Having lost many of his former political colleagues due to his completely changed views, Lloyd George found some new ones. Most notable (to me at least) was Alfred Milner – the champion of imperialism.

Alfred Milner, 1st Viscount Milner KG GCB GCMG PC (23 March 1854 – 13 May 1925) was a British statesman and colonial administrator who played an influential leadership role in the formulation of foreign and domestic policy between the mid-1890s and early 1920s. He was also the key British Empire figure in the events leading up to and following the Anglo-Boer War of 1899–1902 and, while serving as High Commissioner, is additionally noted for mentoring a gathering of young members of the South African Civil Service, informally known as Milner’s Kindergarten who, in some cases, themselves became important figures in administering the British Empire. In the later part of his life, from December 1916 to November 1918, he was one of the most important members of David Lloyd George’s War Cabinet.

And his “kindergarten”?

Milner’s Kindergarten is an informal reference to a group of Britons who served in the South African Civil Service under High Commissioner Alfred, Lord Milner, between the Second Boer War and the founding of the Union of South Africa. They were in favour of the South African union and, ultimately, an imperial federation of the British Empire itself.

Milner and Rhodes were joined at the hip on this project of a global, Anglo-imperialism, according to Stead. According to Maurice Hankey, the most influential group in Britain at the time was the Round Table group, and Milner was the leader.
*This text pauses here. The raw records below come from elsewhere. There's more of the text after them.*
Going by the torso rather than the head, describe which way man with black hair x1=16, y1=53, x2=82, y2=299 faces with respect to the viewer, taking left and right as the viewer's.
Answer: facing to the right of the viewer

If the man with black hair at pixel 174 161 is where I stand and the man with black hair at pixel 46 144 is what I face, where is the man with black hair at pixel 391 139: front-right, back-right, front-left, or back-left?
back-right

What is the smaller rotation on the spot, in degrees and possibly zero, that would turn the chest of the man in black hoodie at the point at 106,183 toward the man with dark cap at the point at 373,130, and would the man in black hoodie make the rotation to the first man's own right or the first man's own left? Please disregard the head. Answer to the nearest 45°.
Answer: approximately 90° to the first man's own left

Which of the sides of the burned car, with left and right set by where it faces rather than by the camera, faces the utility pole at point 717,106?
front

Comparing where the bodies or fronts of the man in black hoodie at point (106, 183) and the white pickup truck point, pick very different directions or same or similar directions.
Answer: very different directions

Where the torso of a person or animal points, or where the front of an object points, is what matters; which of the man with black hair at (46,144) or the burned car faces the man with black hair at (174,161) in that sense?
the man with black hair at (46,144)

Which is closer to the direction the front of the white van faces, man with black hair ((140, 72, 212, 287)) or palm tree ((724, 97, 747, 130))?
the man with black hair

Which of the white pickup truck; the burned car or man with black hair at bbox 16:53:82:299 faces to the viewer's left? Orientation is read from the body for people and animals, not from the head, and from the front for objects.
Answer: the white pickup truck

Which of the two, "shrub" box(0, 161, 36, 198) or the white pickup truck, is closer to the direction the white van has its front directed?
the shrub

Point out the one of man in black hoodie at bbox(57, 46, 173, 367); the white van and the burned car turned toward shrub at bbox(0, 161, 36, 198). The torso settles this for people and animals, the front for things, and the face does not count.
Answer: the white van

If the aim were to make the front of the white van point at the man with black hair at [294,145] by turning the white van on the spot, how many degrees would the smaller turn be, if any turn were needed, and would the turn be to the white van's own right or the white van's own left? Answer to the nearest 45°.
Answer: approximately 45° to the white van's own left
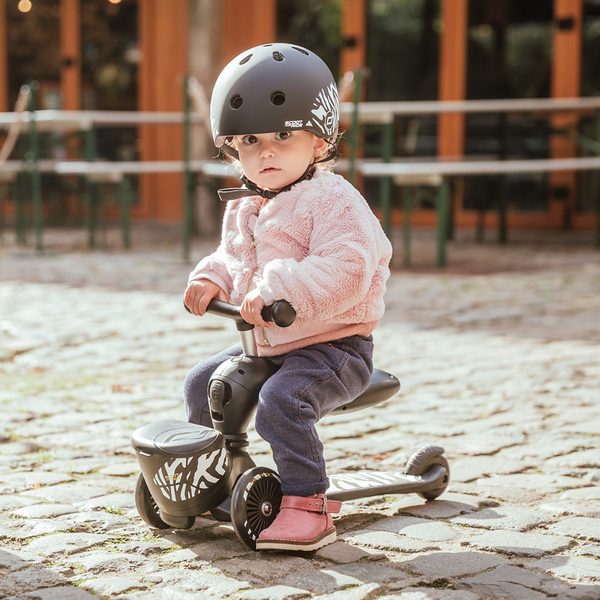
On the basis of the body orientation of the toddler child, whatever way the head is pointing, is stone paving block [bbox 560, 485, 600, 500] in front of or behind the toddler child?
behind

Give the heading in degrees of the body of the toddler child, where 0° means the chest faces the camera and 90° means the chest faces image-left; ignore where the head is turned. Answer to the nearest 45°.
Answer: approximately 45°

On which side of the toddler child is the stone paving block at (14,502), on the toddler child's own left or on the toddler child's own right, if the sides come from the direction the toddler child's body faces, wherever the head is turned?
on the toddler child's own right

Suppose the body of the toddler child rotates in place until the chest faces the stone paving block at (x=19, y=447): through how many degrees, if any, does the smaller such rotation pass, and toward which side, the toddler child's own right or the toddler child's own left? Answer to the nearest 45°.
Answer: approximately 90° to the toddler child's own right

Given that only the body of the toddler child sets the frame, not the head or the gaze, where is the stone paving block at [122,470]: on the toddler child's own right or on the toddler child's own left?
on the toddler child's own right
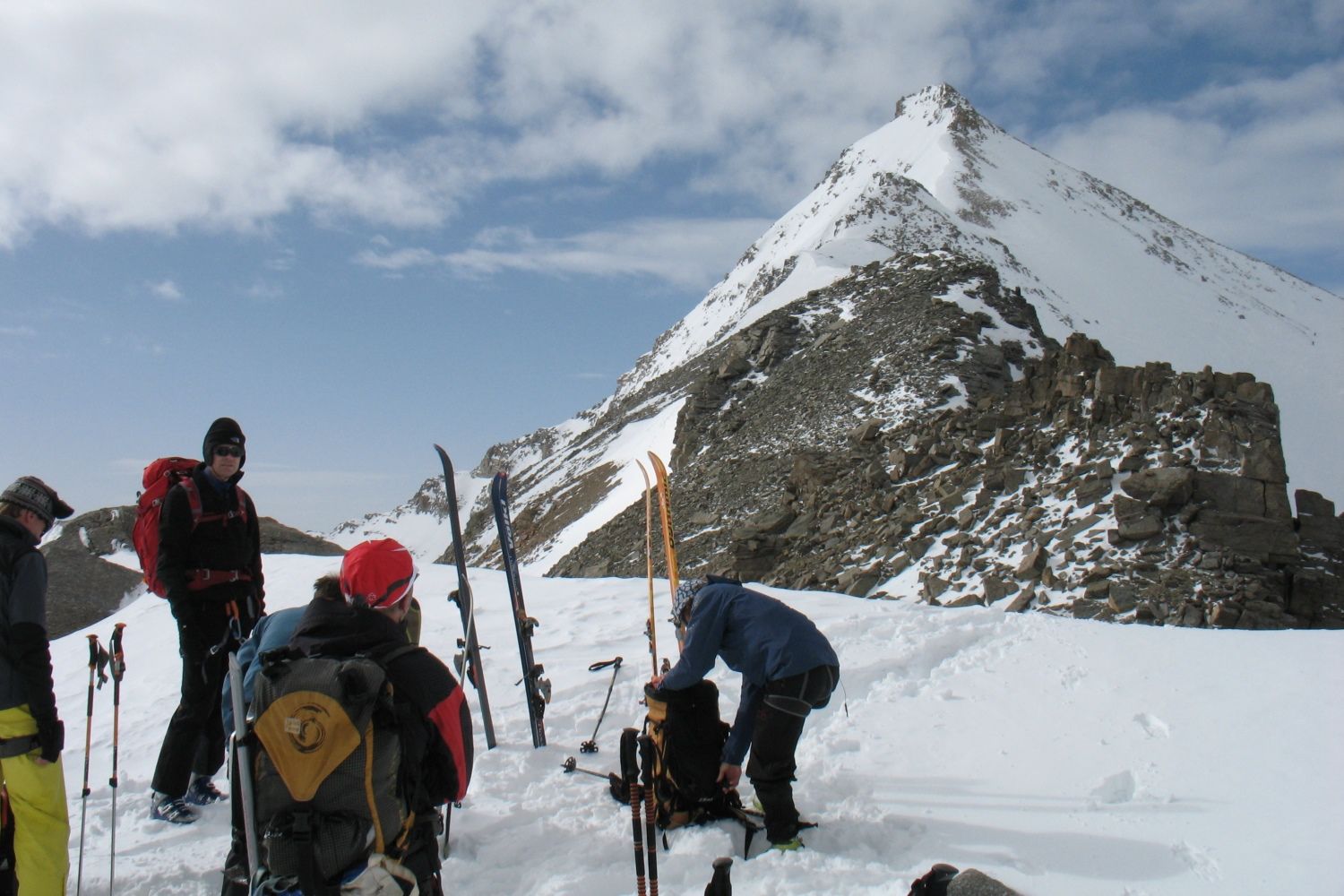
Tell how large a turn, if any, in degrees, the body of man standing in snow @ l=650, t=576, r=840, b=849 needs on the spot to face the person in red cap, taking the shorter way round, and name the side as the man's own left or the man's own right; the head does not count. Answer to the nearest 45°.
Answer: approximately 45° to the man's own left

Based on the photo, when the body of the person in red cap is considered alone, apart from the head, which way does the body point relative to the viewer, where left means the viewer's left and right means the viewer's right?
facing away from the viewer and to the right of the viewer

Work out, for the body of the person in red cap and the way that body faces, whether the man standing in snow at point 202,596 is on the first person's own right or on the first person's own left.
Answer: on the first person's own left

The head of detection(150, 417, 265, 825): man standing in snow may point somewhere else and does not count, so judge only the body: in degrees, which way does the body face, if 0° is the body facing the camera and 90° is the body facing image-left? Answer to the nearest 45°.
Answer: approximately 315°

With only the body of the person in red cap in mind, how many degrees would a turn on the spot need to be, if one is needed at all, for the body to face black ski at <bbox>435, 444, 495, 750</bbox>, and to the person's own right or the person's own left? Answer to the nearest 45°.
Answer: approximately 45° to the person's own left

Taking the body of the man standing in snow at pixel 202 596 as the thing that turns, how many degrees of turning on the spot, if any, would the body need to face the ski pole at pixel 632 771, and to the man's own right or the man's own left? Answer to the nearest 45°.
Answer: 0° — they already face it

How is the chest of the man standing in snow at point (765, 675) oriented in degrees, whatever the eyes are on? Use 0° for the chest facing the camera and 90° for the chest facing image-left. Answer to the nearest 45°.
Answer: approximately 90°

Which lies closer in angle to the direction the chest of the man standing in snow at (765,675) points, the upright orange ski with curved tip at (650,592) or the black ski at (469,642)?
the black ski

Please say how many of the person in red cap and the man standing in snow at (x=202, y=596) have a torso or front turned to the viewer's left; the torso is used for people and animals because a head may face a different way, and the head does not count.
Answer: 0

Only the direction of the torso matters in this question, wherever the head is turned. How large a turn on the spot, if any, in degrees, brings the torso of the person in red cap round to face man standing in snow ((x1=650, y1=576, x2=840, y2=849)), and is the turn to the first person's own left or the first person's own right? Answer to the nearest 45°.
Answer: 0° — they already face them

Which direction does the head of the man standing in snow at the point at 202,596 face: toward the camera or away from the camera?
toward the camera

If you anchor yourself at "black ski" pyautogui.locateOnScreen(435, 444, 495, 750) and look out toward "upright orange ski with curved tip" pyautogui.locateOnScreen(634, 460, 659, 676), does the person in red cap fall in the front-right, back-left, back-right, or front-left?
back-right

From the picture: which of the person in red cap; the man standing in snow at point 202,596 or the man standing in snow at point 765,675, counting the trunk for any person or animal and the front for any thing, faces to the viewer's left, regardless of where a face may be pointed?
the man standing in snow at point 765,675
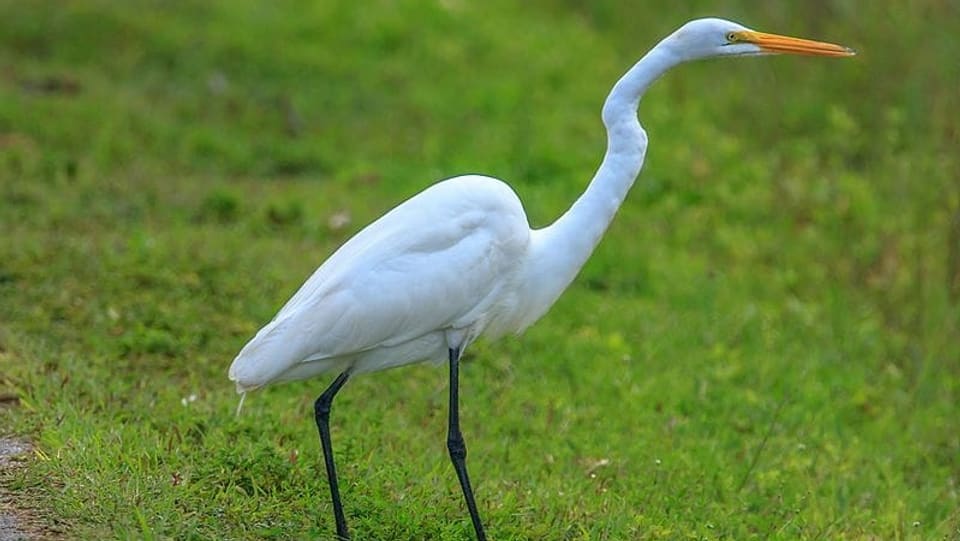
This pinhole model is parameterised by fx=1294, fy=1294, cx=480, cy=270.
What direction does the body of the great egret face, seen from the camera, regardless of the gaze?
to the viewer's right
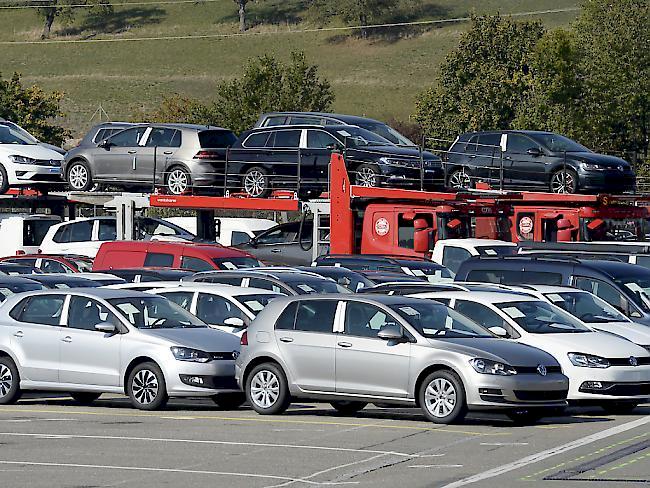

Milner was a key figure in the launching of the Boer War in South Africa; at the time, Lloyd George “vigorously opposed” this venture, as any self-respecting liberal (as the term was properly understood) would have done. No more.

Lloyd George, the “pragmatic, intuitive opportunist” was now in the hands of Milner, who was “methodological in action and systematic in thought….” Daily, the “dictatorship of two” would meet at 11:00 AM, along with Hankey and the Chief of the Imperial General Staff. Only after this, at noon, would they meet with the other members of the war cabinet.

With Milner as an ally, Lloyd George set out on the transformation of the term “liberal”:

It was a sweeping, revolutionary change in the way the country was governed. Arthur Balfour, the former Prime Minister who became Foreign Minister in the new government, remarked of Lloyd George at the time: “If he wants to be a dictator, let him be. If he thinks that he can win the war, I’m all for his having a try.”

Lloyd George was the last Prime Minister of the Liberal Party. Thereafter, the office alternated between “Conservative” and “Labour.”

And that’s what happened to the term “liberal.”